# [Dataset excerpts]
-*-*-

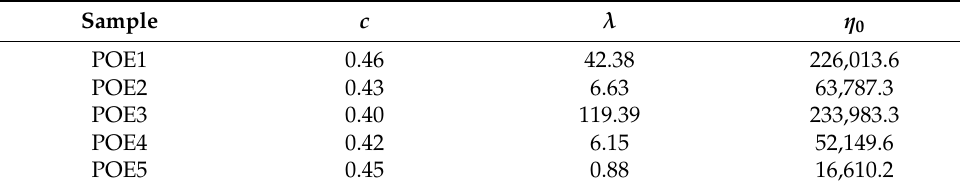
Figure 10. Expansion ratio of POE foams obtained at different temperature. The expansion ratio was measured at the aging time of 21 days. ( a ) POE samples with same MI; ( b ) POE samples with same octene content. Table 4. Rheological parameters of POE with different chain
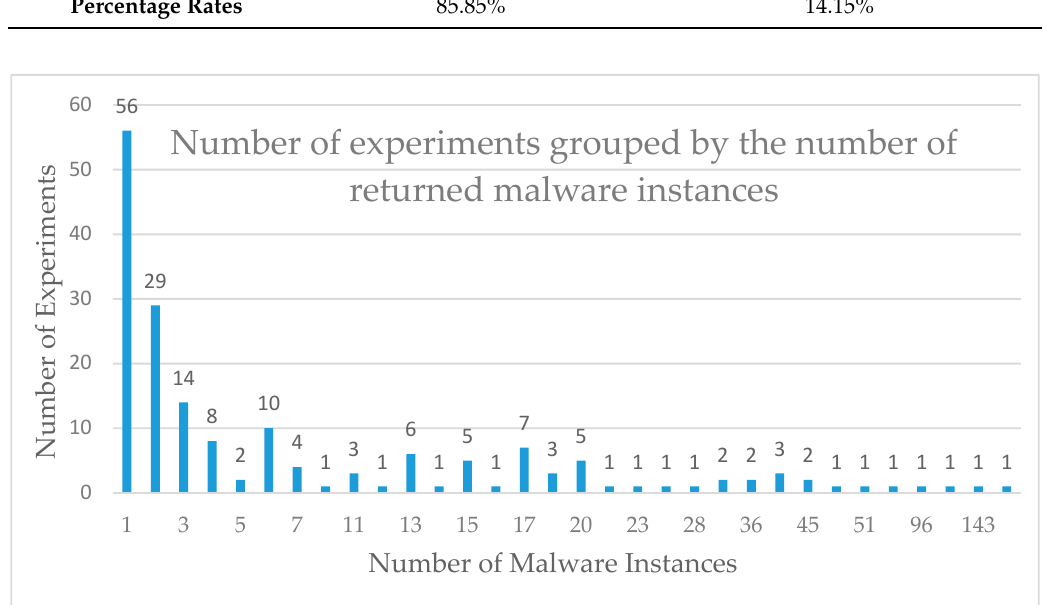
Figure 7. Distribution of the experiments in proportion to the malware instances each experiment returned.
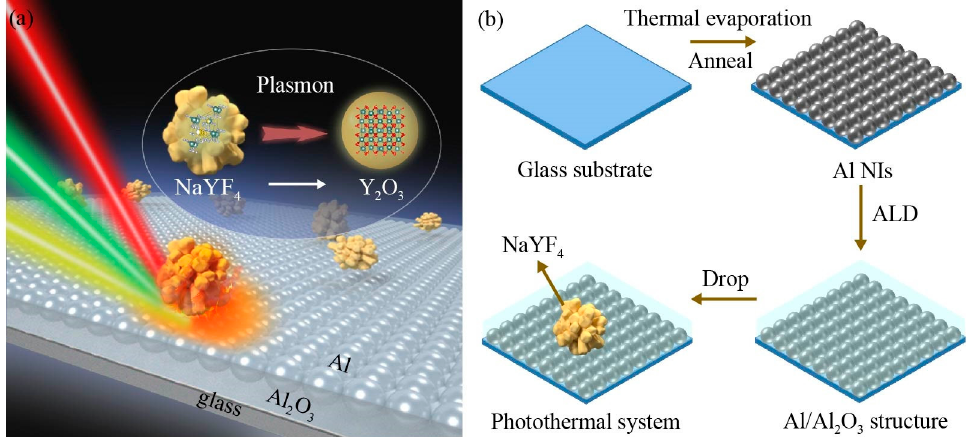
Figure 1. ( a ) Schematic illustration of the fast transformation of nanocrystals driven by the plasmonic photothermal system with a multi-wavelength response. ( b ) Preparation process of the plasmonic photothermal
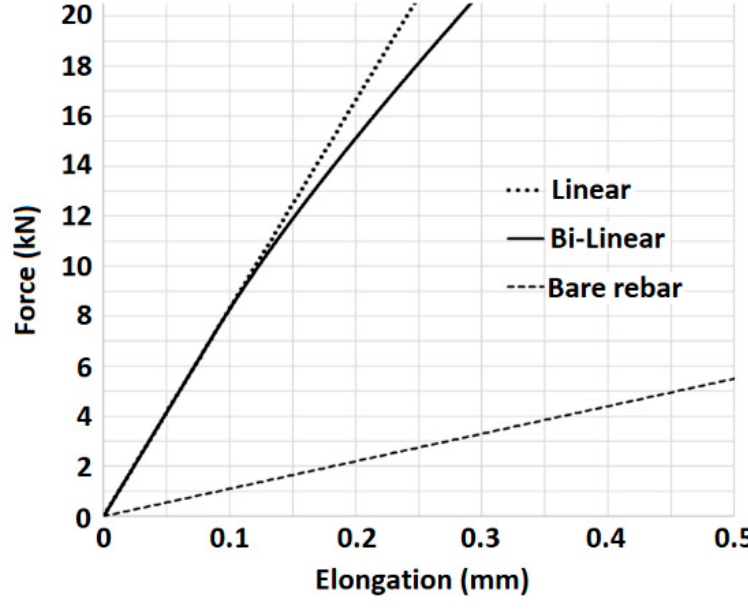
Figure 5. Bar elongations.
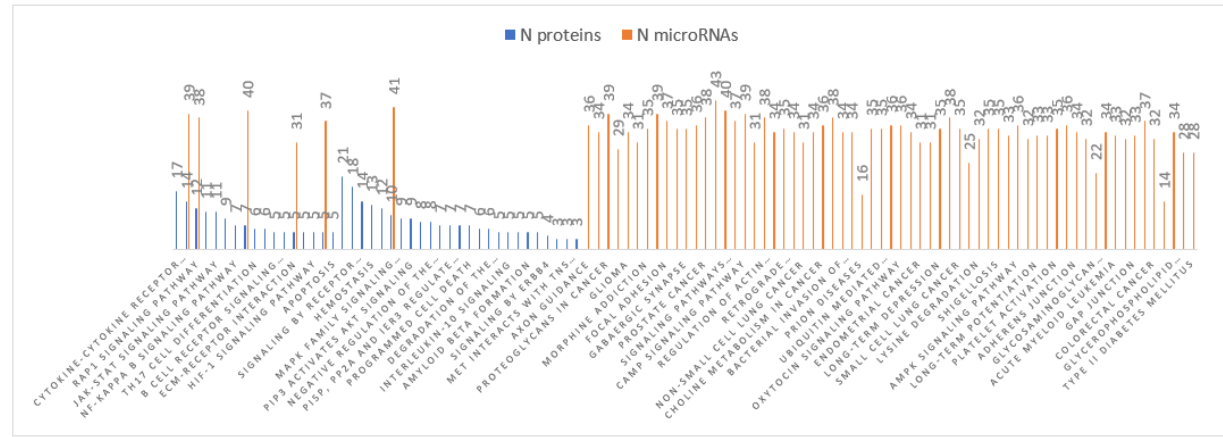
Figure 3. Braak stage III-IV pathways analyses.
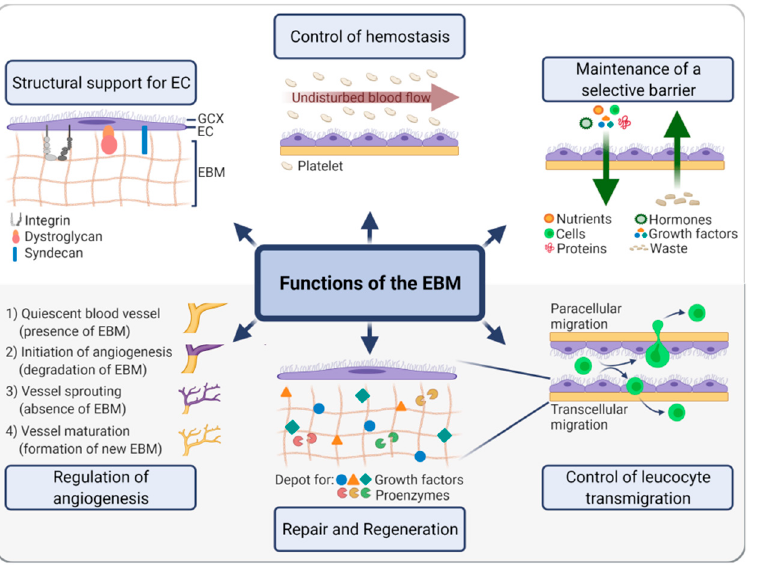
Figure 3. Functions of the endothelial basement membrane (EBM). The EBM confers structural support to endothelial cells (EC) through integrins, dystroglycans, and syndecans. In this context, it indirectly controls hemostasis through EC and thus allows an undisturbed blood flow preventing platelet adhesion. It also functions as a selective barrier for molecules, cells, and waste products. In particular, the migration of leucocytes at events of inflammation is controlled by the EBM. Moreover, the EBM can be considered a depot for numerous growth factors and proenzymes, which are released to induce tissue repair and regeneration. Ultimately, the EBM is a crucial regulator of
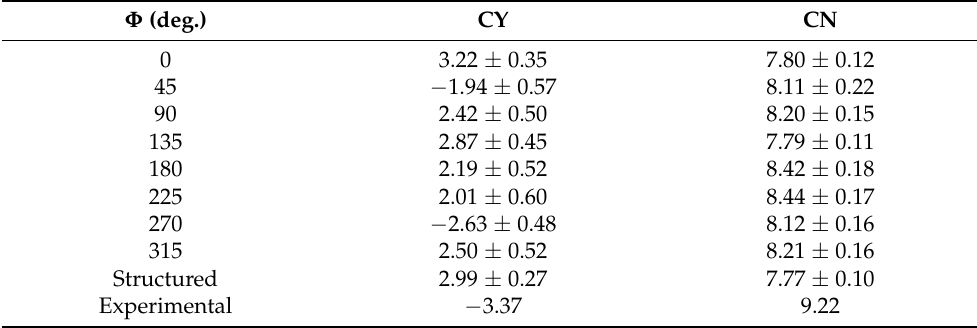
Table 1. Side and normal force coefficients versus roll angle at Ma = 0.2, Re = 2 × 10 6 and α = 45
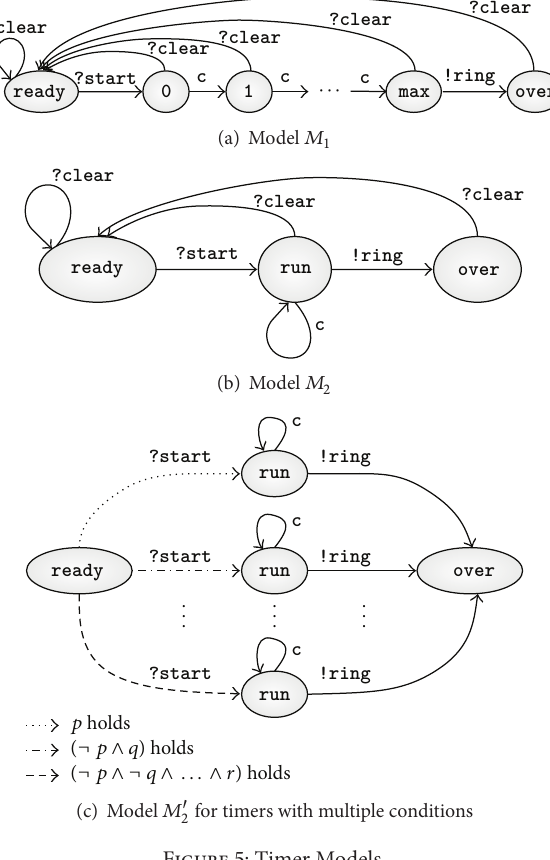
(c) Model 𝑀 󸀠 2 for timers with multiple conditions Figure 5: Timer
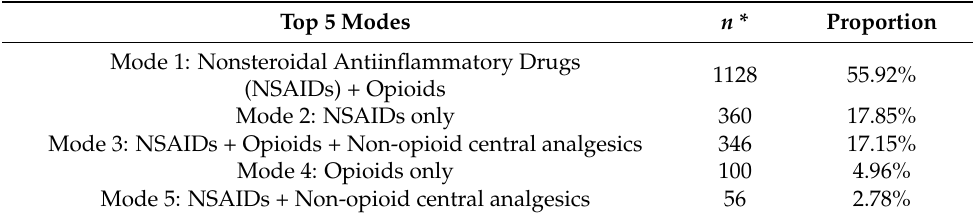
Table 4. Top 5 modes of analgesics utilization based on drug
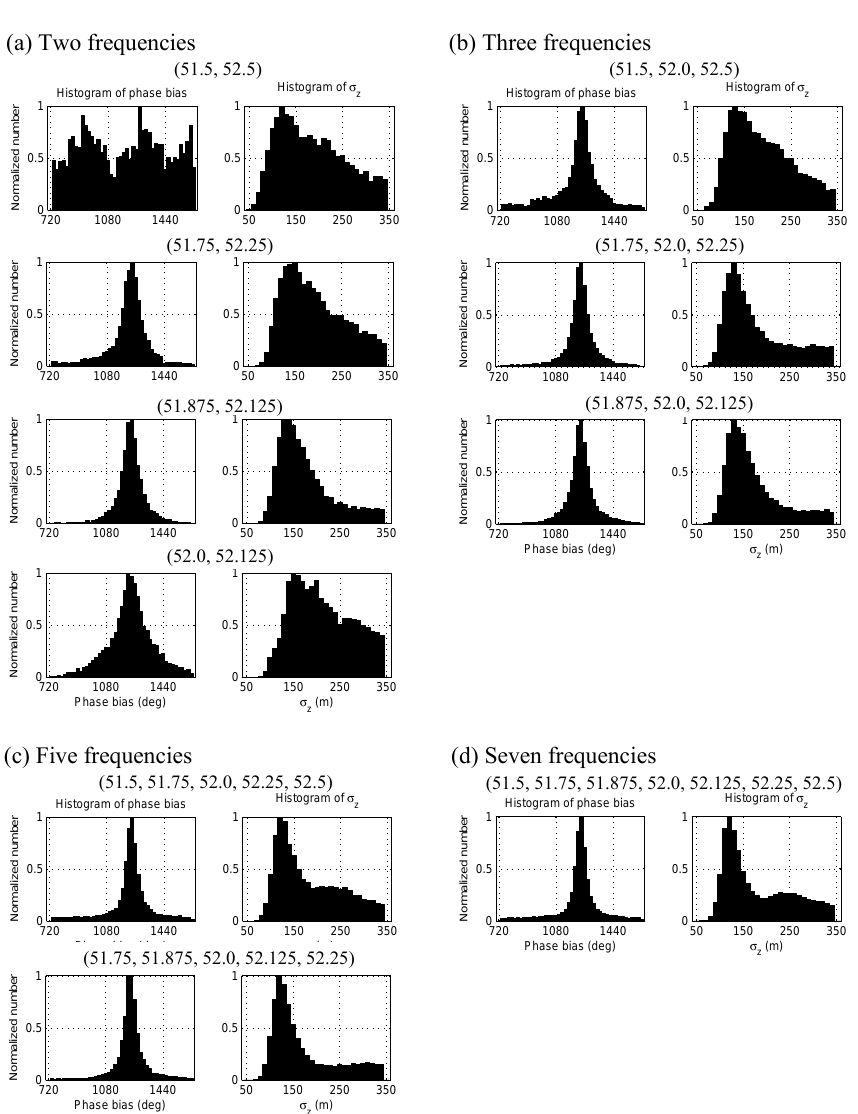
Figure 3. Histograms of the calibrated parameters for different sets of transmitter frequencies, with the radar data collected from the second receiving channel (Rx_2) in Fig. 1. The values quoted at the title locations are the transmitter frequencies; the unit is MHz.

-*-*-

# [PROBLEM TO SOLVE]
Looking at the entries above, state how many lines contain "Table"; give the number alone.

# [SOLUTION TO THIS TASK]
3